Deterministic Verification

Deterministic verification means any conforming verifier given identical bundle bytes will always produce the same verdict. This requires canonical serialization, reproducible hashing, and well-defined signing boundaries.

Why does determinism matter for verification?

If two verifiers could produce different verdicts for the same bundle, verification becomes meaningless. An auditor needs certainty that their PASS matches the producer's PASS, and that any FAIL identifies the exact same issue.

  • Trust transfer: Auditor trusts the verifier code, not the bundle producer
  • Dispute resolution: Both parties run the same verifier, get the same result
  • Implementation diversity: Multiple independent verifier implementations can exist

What is canonicalization?

Canonicalization transforms data into a single, deterministic byte representation. Two semantically equivalent JSON objects may have different byte representations (different key ordering, whitespace). Canonicalization eliminates this ambiguity.

Non-Canonical (Ambiguous)

{
  "name": "test",
  "value": 42
}

// or

{"value":42,"name":"test"}

Canonical (Deterministic)

{"name":"test","value":42}

// Always this exact byte sequence
// Keys sorted, no whitespace

What are the canonicalization rules?

The specification mandates these canonicalization rules for all JSON objects:

  • Encoding: UTF-8, no BOM
  • Key ordering: Object keys sorted lexicographically by byte value
  • Whitespace: No insignificant whitespace (no pretty-printing)
  • Arrays: Preserve element order exactly
  • Timestamps: ISO 8601 UTC with "Z" suffix
  • Numbers: No leading zeros, no trailing zeros after decimal

How are hashes computed reproducibly?

All hashes use SHA-256 over the canonical byte representation. The hash input is always the exact bytes after canonicalization, not a pretty-printed or reformatted version.

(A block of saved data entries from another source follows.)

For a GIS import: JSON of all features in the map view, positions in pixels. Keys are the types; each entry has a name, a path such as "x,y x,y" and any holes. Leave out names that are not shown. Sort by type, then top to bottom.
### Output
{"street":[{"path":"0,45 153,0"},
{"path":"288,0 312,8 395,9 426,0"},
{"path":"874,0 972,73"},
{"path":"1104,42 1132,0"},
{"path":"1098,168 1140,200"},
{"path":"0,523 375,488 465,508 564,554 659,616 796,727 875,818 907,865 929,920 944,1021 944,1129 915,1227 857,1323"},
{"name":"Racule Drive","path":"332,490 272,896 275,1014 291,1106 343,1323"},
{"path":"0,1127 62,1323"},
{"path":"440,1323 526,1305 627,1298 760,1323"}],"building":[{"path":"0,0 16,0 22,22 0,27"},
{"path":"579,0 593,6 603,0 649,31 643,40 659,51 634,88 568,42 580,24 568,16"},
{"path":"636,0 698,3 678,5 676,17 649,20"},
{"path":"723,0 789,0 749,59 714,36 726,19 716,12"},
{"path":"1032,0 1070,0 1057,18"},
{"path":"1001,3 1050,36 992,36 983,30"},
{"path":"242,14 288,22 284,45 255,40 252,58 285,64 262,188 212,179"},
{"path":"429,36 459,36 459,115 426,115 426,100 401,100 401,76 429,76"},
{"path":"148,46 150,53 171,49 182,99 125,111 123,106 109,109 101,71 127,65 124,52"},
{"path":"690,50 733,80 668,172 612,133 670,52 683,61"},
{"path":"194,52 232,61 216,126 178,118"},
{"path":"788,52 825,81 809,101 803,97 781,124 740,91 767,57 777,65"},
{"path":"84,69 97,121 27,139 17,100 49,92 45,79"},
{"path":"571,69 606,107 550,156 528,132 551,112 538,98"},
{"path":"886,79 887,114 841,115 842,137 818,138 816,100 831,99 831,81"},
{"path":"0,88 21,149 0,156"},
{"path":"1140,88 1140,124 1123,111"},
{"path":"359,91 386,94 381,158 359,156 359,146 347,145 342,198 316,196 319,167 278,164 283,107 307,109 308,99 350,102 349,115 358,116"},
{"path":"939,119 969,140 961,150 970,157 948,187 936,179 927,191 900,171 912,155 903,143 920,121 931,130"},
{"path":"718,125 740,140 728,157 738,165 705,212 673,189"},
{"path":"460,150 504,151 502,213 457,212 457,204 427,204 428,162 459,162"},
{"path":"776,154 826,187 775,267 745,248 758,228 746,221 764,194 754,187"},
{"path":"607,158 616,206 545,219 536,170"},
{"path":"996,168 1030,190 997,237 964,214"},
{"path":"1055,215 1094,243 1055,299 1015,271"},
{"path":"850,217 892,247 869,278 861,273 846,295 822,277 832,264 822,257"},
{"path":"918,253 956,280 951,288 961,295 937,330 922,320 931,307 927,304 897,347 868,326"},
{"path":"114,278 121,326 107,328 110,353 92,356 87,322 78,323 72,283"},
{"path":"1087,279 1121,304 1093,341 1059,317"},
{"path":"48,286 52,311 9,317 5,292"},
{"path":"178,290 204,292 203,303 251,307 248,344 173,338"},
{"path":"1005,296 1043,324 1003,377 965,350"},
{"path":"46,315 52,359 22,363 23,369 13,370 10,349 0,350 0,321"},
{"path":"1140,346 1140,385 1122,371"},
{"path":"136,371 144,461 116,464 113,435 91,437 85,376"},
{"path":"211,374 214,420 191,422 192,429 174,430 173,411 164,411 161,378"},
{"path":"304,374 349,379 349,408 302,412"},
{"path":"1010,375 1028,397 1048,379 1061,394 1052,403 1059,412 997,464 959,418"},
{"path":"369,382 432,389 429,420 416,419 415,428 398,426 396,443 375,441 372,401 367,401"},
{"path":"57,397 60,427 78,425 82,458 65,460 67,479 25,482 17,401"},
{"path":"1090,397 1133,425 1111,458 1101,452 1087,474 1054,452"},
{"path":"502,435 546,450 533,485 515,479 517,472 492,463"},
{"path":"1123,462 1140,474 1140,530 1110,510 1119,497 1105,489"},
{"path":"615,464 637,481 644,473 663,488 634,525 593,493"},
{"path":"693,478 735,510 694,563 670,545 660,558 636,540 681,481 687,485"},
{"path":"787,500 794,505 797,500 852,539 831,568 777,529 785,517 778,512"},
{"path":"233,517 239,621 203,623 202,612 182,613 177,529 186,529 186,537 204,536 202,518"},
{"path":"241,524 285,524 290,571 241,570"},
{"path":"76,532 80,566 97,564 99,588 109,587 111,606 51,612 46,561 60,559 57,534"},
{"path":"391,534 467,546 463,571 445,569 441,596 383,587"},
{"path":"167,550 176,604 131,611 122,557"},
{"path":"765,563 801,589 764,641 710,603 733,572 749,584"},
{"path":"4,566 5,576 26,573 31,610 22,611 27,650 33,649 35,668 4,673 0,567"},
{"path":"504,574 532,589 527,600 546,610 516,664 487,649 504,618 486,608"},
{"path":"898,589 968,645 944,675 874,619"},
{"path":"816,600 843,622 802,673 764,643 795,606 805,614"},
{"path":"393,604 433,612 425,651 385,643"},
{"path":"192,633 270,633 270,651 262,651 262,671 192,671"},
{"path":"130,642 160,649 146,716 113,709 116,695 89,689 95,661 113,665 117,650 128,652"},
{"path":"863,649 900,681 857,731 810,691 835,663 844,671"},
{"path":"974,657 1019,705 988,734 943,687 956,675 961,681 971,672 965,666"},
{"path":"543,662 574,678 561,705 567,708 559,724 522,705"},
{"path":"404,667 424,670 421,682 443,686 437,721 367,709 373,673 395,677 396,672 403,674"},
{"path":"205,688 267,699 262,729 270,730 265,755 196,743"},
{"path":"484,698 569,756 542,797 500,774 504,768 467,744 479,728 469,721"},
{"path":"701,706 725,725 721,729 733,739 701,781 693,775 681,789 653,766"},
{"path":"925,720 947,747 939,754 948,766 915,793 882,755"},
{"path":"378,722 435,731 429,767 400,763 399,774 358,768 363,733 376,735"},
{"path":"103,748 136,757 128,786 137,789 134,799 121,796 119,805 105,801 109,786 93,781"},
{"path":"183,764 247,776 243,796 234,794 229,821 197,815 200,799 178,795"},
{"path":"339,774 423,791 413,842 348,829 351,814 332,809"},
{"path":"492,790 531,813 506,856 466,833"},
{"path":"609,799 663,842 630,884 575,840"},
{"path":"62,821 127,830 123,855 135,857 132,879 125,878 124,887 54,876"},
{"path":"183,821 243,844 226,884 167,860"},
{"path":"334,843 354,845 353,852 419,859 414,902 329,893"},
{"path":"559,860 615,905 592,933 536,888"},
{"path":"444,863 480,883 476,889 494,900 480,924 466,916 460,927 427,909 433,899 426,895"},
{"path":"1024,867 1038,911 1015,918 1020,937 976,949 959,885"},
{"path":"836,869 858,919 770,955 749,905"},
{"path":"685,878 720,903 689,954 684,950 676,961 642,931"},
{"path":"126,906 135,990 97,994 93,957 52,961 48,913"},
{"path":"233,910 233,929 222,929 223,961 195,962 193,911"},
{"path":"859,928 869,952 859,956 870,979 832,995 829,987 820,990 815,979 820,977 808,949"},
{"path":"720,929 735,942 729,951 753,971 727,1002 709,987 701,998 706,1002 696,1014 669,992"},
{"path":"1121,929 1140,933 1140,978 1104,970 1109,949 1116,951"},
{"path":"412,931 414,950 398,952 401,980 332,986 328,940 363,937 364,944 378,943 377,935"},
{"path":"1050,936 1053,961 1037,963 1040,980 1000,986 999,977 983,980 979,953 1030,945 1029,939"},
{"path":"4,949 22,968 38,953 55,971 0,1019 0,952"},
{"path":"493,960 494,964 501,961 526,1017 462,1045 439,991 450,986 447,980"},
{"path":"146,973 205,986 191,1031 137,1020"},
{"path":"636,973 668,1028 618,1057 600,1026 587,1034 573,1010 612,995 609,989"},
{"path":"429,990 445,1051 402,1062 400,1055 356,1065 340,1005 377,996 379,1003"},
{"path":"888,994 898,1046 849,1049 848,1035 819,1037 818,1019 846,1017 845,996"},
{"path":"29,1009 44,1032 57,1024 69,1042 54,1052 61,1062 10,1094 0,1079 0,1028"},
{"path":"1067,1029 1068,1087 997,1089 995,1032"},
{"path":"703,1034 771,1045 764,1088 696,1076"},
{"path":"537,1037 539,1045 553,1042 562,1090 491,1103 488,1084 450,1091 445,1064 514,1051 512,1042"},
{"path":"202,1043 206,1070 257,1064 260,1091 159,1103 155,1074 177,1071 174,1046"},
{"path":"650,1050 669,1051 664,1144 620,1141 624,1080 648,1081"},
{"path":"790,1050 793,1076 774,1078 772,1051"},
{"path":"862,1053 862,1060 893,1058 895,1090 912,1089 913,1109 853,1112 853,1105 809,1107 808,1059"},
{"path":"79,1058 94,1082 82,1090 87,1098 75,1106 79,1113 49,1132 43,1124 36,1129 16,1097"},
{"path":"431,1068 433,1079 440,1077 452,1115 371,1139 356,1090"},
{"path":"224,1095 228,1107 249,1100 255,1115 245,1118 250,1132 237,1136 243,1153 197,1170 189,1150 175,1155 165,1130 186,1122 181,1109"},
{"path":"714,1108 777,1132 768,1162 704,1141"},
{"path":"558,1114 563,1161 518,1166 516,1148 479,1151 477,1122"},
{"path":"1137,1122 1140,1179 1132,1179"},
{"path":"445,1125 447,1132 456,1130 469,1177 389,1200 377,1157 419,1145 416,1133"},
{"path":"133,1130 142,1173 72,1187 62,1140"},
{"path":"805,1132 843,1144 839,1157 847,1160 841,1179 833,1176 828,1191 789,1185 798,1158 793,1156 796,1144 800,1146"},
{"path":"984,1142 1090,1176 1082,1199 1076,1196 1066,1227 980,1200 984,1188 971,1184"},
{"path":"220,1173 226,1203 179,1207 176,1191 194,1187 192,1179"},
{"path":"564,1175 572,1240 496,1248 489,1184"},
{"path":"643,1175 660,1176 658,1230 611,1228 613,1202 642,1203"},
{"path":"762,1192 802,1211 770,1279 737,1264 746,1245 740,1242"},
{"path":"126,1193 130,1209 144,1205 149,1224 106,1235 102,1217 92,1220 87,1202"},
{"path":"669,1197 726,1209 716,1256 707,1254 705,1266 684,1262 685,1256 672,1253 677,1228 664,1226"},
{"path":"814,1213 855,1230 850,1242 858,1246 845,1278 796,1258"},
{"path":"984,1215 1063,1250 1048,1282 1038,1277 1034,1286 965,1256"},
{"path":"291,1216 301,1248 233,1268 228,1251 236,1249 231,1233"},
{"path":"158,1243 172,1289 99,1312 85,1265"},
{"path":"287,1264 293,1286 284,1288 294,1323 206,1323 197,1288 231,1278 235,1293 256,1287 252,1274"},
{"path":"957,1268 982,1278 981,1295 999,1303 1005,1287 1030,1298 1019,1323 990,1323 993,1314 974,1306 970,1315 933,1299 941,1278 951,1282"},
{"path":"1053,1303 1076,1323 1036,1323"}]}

// Reproducible hash computation
1. Load JSON object
2. Apply canonicalization rules
3. Encode as UTF-8 bytes
4. Compute SHA-256(bytes)
5. Encode result as lowercase hex

// Example
input = {"b": 2, "a": 1}
canonical = {"a":1,"b":2}
bytes = [0x7b, 0x22, 0x61, 0x22, 0x3a, 0x31, 0x2c, ...]
hash = sha256(bytes)
result = "abc123..."  // hex string

What are signing boundaries?

The signing boundary defines exactly which fields are included when computing a signature. Typically, the signature field itself is excluded from the signed content to avoid circular dependency.

// Receipt signing boundary
signed_content = canonicalize(receipt EXCLUDING signer.signature)
signature = Ed25519_sign(private_key, signed_content)

// Verification
signed_content = canonicalize(receipt EXCLUDING signer.signature)
valid = Ed25519_verify(public_key, signed_content, signature)

// If any byte of signed_content differs, verification fails

How do we ensure verifier consistency?

Verifier implementations must pass a conformance test suite with known-good and known-bad test vectors. The test suite includes edge cases for canonicalization, hash computation, and signature verification.

  • Golden vectors: Pre-computed hashes and signatures for known inputs
  • Tamper vectors: Modified bundles that must produce specific FAIL codes
  • Edge cases: Unicode normalization, number formatting, empty objects

Frequently asked questions

What if my JSON library doesn't support deterministic output?

Implement a canonicalization layer that sorts keys and strips whitespace before hashing. Many implementations parse JSON, then re-serialize with sorted keys.

How do I handle floating-point numbers?

The specification recommends avoiding floating-point where possible. When required, use IEEE 754 double precision and normalize to shortest representation without trailing zeros.

Is JCS (RFC 8785) sufficient?

Yes. JCS (JSON Canonicalization Scheme) per RFC 8785 meets the requirements and is the recommended approach. Implementations should reference the RFC for edge cases.